After a while the choughs took to the air and flew off north. As we watched the birds disappear into the distance we began to make out tiny black specks on the slopes below Kenidjack. Following the footpath around to get closer the tiny specks began to take shape and we soon realised we were looking at choughs. Not just dirt on the lens or rabbit holes (trust me it happens).
In total we counted fourteen choughs scattered across the rocks on the other side of the valley. We sat and watched them until the sun had set. Clearly we had found a communal roost site and had been fortunate enough to watch them all bed down for the night.
The next morning when we met Claire we worked out that we had been observing two family groups and the all male pairing. During the breeding season these three groups tend to keep their distance from one another. Once breeding is over groups will flock together sharing roosts and feeding sites.
To help us learn more about the habitat preferences of the choughs Claire and Nicola drove us to sites either side of Cape Cornwall. Our first stop was an area called Nanjulian where longhorn cattle are being used to graze the headland. The farmer here is so pleased with the way things have gone he is looking to expand is herd although as with many projects of this kind he is limited by time and resources.
Slightly less huggable in appearance than ruby reds, yet just as likeable and important, the longhorns keep the grasses short, scrub at bay, and allow the insect comminuties to thrive.
With food supplies in check, chough parents-to-be need secure nest sites. Generally these are in caves or deep crevices along the cliffs.
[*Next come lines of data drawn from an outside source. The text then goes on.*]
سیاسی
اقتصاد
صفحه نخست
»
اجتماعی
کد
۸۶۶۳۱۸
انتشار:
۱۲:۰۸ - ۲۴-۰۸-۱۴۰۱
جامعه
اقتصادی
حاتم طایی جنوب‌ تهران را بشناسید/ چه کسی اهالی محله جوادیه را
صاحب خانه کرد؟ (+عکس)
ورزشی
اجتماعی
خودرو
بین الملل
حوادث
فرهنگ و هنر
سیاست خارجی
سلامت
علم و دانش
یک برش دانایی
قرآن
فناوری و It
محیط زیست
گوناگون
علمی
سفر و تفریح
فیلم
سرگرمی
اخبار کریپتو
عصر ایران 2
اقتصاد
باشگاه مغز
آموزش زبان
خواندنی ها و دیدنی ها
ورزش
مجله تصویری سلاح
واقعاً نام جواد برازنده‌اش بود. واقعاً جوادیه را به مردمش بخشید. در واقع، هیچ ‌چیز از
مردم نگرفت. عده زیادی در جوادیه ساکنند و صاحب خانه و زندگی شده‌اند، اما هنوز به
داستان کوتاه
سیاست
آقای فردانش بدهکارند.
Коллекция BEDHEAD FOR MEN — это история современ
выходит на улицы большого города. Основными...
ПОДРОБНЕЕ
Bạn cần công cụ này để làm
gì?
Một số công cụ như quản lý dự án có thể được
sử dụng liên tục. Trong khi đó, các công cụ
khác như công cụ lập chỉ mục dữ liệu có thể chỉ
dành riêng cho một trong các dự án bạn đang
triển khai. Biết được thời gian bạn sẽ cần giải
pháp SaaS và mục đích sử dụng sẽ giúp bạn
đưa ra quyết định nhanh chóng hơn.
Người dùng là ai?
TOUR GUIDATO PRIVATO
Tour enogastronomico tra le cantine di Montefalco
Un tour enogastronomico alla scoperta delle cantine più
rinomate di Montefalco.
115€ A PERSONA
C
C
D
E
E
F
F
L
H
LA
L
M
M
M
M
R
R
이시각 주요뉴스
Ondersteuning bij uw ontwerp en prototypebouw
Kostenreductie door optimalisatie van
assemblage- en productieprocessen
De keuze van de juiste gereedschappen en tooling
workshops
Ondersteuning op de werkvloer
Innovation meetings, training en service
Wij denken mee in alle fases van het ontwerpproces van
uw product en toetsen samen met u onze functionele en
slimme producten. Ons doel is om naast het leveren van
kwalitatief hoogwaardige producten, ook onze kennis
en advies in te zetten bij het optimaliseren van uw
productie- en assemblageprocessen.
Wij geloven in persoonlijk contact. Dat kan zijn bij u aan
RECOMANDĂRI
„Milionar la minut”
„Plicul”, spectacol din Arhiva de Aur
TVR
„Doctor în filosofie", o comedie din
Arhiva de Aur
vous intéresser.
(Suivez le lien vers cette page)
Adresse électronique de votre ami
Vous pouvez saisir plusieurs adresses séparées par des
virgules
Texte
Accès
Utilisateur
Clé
Cornwall’s coastline is abound with such features and the choughs often choose the most dramatic of sites, many of which cannot be accessed on foot by people providing the birds with a certain amount of security. We were taken to see a few such sites and marvelled at how Claire spotted the site in the first place, followed by how the licensed ringer accesses the nests in order to collect data on the chicks.
Choughs are quite resourceful and take advantage of Cornwall’s other offering of nest sites in the form of abandoned mines, adits, and other stone buildings. Our final stop on the guided tour was the Botallack Mine complex north of St. Just. These are abandoned tin mines built in the 1860s which run about 400m into the Atlantic Ocean. The area is now managed by the National Trust and home to Cornish choughs. The National Trust have secured all the old mineshafts, but it always pays to be careful where you walk in old mining areas. The deepest shaft at Botallack runs about 500m down into the ground. It is advisable to stick to designated footpaths. Choughs rarely like to abide by rules and where they nest in this area is certainly off the beaten track, barely accessible by humans. A perfect spot to safely raise chicks.
Before heading home we couldn’t resist one final check of Cape Cornwall’s offerings. We only counted twelve choughs that evening as they dropped off the cliff edge out of sight down to the roost below.
Whether one, twelve, or twenty-two it was amazing to see a bird that has been able to return home and breed once again. The population is nowhere near the numbers it used to be. However, thanks to the conservation efforts of the RSPB, National Trust, Nature England, the farmers and the people of Cornwall the number of choughs has gone from three to thirty-three in little more than a decade.